Records taken from a dataset
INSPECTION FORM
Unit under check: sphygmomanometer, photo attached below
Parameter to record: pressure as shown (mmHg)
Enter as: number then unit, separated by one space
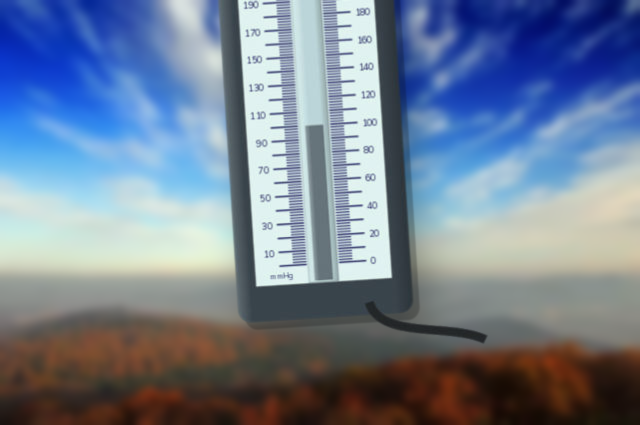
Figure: 100 mmHg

**What you will do:** Copy every line of the items above word for word, but leave the pictures out.

**Task output:**
INSPECTION FORM
Unit under check: sphygmomanometer, photo attached below
Parameter to record: pressure as shown (mmHg)
Enter as: number then unit, separated by one space
Figure: 100 mmHg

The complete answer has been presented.